**Text provided**.
════════
Gentrification and displacement are issues in aldermanic elections around the city  — but especially in the 49th ward, where longtime incumbent Ald. Joe Moore is also the chair of the City Council’s housing committee.

Organizers working with tenants to fight displacement have not viewed Moore as an ally. ONE People’s Campaign, an electoral coalition that grew out of anti-gentrification organizing, has endorsed challenger Maria Hadden against Moore, saying the incumbent “has overseen the gentrification of Rogers Park and the displacement of thousands of people of color.”

Moore said he’s been “a leading proponent of affordable housing” and has helped produce or preserve over a thousand units in his two decades in office.

“Over and over, he has either been indifferent to the concerns of tenants or has been explicitly on the side of landlords,” said Fran Tobin of Northside Action for Justice.

On legislative initiatives, Moore’s indifference to tenant concerns increased markedly when Mayor Rahm Emanuel made him housing committee chair in 2015. Before his appointment, Moore co-sponsored the Keeping the Promise Ordinance, which would increase accountability for the Chicago Housing Authority and end the hoarding of voucher funds. After becoming chair, he refused to hold a hearing on the ordinance.  

Moore has also single-handedly blocked the Development For All Ordinance, which would increase affordability standards for new developments and limit the ability of aldermen to reject affordable housing proposals in their wards.
════════
**Set tasks**.
• a. Name every person mentioned by name in the article about the 49th ward race.
• b. According to the 49th ward article, in what year did Mayor Rahm Emanuel make Moore chair of the housing committee?
• c. Reproduce the stretch of the 49th ward article from "Moore said he’s" through "Action for Justice.".

Items from a data source:
════════
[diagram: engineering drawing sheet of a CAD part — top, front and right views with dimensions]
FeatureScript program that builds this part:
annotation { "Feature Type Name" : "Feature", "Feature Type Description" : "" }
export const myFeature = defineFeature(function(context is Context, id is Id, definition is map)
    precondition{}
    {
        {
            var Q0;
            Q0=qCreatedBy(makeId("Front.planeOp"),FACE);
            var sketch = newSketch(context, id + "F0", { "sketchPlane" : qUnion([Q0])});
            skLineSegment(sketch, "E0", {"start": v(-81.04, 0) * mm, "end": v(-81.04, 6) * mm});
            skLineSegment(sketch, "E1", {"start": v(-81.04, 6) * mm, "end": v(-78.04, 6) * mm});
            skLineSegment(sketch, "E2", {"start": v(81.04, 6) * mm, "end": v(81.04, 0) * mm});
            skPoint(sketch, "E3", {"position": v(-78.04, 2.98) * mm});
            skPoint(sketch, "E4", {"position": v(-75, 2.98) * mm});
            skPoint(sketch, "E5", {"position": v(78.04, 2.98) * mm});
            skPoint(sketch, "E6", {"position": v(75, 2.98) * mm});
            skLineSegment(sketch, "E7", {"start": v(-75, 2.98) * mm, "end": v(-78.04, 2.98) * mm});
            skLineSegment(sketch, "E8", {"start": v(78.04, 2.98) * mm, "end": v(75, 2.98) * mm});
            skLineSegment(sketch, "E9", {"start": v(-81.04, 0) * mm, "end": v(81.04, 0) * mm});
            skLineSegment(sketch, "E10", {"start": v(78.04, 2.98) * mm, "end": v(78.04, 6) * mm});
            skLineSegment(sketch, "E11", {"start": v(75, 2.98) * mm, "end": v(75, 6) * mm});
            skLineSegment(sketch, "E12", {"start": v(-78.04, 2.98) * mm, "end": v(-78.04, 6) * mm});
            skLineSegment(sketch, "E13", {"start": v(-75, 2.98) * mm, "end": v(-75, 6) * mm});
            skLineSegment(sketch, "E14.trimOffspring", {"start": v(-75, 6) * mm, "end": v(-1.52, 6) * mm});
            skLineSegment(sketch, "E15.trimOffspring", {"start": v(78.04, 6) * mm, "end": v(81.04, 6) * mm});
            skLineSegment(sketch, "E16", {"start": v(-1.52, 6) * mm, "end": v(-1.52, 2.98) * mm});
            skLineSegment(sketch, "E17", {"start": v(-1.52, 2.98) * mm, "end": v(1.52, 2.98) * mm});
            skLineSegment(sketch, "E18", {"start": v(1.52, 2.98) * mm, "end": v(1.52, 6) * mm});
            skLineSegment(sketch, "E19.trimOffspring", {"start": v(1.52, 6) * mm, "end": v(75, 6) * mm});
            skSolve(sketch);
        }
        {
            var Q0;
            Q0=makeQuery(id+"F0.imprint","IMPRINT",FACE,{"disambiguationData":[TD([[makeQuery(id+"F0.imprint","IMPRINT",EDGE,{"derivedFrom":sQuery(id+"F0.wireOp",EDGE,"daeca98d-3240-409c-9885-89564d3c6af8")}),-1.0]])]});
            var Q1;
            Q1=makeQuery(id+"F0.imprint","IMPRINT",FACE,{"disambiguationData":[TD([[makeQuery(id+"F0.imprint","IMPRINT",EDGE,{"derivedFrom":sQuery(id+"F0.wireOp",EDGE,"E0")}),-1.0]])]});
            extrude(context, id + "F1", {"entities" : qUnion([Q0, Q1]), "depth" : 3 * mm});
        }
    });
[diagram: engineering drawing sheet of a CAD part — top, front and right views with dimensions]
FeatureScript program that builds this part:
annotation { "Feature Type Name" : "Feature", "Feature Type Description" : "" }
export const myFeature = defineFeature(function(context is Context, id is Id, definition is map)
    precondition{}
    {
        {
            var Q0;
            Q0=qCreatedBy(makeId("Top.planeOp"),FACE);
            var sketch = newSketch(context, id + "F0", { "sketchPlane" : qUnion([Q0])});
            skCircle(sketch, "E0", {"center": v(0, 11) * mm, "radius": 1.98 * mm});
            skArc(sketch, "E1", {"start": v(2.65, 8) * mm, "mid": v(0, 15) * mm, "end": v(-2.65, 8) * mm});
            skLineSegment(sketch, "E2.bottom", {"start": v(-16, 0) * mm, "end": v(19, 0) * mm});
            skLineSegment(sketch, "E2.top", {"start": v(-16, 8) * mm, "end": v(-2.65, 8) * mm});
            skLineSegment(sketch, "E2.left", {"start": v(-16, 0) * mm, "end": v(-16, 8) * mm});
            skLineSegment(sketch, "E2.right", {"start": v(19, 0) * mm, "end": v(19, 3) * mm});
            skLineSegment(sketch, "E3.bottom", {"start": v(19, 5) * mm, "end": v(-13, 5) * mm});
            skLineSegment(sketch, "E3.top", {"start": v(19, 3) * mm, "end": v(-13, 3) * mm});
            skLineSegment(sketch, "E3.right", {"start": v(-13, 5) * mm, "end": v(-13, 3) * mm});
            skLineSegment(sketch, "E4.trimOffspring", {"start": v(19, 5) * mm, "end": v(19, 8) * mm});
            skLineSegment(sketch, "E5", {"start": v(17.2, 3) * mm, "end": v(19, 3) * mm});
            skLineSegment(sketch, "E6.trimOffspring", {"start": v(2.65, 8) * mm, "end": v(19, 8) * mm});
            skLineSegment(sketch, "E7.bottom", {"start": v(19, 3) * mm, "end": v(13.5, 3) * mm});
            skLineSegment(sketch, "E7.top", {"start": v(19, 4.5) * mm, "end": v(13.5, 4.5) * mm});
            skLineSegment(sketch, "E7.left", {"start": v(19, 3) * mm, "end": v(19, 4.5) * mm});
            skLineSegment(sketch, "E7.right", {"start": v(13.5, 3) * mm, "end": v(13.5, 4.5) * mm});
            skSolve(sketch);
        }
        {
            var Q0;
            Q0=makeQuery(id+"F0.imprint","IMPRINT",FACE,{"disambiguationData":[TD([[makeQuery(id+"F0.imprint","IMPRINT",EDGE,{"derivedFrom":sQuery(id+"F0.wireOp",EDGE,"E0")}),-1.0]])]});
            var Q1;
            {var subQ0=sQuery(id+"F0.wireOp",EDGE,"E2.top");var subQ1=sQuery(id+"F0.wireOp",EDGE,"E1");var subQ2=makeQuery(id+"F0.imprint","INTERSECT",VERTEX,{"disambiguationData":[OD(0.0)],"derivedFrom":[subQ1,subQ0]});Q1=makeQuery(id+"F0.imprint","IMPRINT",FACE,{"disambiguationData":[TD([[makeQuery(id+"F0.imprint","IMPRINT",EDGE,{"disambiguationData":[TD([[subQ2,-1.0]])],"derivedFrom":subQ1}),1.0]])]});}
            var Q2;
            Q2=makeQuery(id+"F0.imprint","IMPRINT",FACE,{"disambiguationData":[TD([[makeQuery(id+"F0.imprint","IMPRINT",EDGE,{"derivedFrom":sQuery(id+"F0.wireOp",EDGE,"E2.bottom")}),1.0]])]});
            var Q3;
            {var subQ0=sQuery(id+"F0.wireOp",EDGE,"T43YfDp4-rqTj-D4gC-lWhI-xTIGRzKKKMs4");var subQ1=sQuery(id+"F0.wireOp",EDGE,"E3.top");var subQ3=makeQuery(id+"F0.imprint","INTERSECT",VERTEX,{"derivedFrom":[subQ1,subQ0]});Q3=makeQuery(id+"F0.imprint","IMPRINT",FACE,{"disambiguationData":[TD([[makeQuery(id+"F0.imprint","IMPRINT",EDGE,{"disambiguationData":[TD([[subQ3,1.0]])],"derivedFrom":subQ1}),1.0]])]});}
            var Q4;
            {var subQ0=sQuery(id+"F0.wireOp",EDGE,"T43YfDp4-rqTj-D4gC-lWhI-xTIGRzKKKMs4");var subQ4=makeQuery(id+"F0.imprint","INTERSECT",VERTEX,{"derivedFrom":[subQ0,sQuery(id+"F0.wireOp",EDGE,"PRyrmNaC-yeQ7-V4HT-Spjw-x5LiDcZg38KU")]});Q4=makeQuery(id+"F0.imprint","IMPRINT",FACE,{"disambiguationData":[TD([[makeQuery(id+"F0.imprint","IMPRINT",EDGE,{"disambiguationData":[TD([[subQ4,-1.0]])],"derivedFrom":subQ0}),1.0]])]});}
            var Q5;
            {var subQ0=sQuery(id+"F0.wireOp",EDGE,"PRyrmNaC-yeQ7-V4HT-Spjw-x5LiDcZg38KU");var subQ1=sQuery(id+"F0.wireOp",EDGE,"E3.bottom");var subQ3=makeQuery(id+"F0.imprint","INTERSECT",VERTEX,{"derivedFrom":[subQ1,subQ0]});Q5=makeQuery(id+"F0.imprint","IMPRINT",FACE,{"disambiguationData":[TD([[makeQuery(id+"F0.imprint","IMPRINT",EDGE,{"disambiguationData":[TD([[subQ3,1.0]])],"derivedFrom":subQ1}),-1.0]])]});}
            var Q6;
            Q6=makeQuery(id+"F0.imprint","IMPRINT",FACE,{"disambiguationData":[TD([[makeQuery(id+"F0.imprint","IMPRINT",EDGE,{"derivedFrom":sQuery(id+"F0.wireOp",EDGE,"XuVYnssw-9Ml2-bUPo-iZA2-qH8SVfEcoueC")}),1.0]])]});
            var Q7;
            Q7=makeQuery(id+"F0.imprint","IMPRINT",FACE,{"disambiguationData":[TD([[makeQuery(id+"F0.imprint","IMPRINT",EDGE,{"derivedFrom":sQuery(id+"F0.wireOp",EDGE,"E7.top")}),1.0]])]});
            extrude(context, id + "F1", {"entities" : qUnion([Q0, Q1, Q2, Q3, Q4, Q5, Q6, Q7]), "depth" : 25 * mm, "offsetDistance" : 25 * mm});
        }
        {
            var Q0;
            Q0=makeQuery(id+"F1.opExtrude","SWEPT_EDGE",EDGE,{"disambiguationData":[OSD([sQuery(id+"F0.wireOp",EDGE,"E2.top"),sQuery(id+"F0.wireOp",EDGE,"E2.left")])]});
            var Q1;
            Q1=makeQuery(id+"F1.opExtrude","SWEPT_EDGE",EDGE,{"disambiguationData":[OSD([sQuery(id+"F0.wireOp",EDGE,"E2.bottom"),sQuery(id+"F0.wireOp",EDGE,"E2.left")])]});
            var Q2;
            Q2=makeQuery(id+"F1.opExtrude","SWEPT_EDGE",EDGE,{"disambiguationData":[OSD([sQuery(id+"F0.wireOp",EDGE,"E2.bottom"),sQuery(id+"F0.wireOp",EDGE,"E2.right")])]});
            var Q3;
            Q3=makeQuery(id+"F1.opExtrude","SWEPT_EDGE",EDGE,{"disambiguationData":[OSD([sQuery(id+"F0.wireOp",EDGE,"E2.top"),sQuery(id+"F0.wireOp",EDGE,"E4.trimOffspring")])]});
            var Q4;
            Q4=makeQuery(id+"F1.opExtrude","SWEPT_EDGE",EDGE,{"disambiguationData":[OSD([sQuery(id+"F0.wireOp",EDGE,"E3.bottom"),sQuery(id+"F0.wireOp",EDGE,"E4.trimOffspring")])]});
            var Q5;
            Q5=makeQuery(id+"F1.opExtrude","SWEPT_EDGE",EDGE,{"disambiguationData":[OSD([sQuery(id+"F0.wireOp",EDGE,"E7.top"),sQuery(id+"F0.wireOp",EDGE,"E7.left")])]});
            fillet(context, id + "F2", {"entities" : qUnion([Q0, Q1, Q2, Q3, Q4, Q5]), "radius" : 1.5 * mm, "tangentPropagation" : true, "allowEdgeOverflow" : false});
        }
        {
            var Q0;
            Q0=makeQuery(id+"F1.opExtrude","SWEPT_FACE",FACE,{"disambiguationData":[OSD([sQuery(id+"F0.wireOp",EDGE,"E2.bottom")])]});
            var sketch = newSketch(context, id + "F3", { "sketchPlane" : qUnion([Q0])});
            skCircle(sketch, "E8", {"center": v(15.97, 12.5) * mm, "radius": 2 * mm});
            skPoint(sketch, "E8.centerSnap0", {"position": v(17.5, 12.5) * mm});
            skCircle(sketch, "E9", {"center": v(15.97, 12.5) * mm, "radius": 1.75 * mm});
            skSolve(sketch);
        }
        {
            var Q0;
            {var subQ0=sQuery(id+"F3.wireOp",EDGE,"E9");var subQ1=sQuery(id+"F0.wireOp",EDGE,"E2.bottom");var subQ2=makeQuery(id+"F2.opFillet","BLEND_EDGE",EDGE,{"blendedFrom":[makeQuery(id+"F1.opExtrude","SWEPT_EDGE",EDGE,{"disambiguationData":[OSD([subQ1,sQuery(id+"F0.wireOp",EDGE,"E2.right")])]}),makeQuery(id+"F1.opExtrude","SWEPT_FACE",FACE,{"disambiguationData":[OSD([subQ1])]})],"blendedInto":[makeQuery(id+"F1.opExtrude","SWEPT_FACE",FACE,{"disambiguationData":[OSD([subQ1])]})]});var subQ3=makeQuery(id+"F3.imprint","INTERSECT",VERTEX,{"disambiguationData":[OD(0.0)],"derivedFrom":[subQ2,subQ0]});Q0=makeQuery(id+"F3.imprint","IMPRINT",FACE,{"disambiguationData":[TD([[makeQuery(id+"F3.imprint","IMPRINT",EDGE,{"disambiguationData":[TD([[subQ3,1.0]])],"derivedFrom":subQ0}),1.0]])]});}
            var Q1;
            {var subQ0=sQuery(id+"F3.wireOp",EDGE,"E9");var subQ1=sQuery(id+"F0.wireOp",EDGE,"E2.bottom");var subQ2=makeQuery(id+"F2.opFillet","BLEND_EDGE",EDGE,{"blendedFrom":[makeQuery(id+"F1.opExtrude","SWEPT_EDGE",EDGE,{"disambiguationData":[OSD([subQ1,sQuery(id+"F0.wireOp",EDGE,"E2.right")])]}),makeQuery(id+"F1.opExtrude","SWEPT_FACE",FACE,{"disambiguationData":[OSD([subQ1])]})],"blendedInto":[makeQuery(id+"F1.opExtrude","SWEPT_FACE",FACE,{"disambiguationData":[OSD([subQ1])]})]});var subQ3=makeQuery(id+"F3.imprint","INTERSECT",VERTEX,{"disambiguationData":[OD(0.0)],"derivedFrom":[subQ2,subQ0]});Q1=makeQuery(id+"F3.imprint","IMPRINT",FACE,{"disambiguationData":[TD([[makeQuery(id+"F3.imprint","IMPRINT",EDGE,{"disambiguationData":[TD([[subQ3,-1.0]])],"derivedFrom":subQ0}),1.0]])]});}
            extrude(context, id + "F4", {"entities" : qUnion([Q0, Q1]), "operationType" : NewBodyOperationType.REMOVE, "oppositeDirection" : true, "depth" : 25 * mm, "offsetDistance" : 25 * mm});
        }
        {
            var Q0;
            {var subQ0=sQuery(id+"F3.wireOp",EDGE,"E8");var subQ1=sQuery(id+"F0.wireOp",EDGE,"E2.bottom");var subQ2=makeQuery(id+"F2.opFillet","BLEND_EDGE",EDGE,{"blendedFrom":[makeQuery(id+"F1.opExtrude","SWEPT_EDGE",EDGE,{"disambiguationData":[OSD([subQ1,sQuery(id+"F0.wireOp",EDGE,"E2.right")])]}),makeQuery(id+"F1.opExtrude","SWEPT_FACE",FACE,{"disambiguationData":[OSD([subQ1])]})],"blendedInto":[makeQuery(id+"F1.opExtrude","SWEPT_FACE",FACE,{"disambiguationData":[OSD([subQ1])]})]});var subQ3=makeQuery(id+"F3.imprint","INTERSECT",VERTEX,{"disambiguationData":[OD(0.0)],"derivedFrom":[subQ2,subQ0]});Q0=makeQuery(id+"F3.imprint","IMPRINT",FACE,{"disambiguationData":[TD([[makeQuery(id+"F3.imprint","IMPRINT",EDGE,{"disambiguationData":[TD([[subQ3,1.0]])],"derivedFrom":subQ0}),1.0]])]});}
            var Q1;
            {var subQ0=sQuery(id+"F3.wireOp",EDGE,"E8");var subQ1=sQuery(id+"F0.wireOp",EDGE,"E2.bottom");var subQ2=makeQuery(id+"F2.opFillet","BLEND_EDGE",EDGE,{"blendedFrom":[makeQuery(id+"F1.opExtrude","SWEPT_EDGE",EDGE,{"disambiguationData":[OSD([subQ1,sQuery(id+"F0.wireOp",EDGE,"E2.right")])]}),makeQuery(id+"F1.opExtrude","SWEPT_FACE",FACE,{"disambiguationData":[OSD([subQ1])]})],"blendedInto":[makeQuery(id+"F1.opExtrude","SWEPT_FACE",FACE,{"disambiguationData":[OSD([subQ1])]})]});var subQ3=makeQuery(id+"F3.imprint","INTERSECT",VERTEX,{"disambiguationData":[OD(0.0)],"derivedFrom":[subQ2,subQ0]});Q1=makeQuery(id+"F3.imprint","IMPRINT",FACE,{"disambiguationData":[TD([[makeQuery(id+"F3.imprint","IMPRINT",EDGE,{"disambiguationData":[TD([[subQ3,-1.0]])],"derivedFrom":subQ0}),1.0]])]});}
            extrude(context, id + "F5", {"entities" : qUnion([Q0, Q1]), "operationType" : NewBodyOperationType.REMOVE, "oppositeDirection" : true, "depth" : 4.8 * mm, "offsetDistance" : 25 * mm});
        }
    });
════════
**Solutions to the problems**.
• a. Joe Moore, Maria Hadden, Fran Tobin, Rahm Emanuel

• b. 2015

• c.
Moore said he’s been “a leading proponent of affordable housing” and has helped produce or preserve over a thousand units in his two decades in office.

“Over and over, he has either been indifferent to the concerns of tenants or has been explicitly on the side of landlords,” said Fran Tobin of Northside Action for Justice.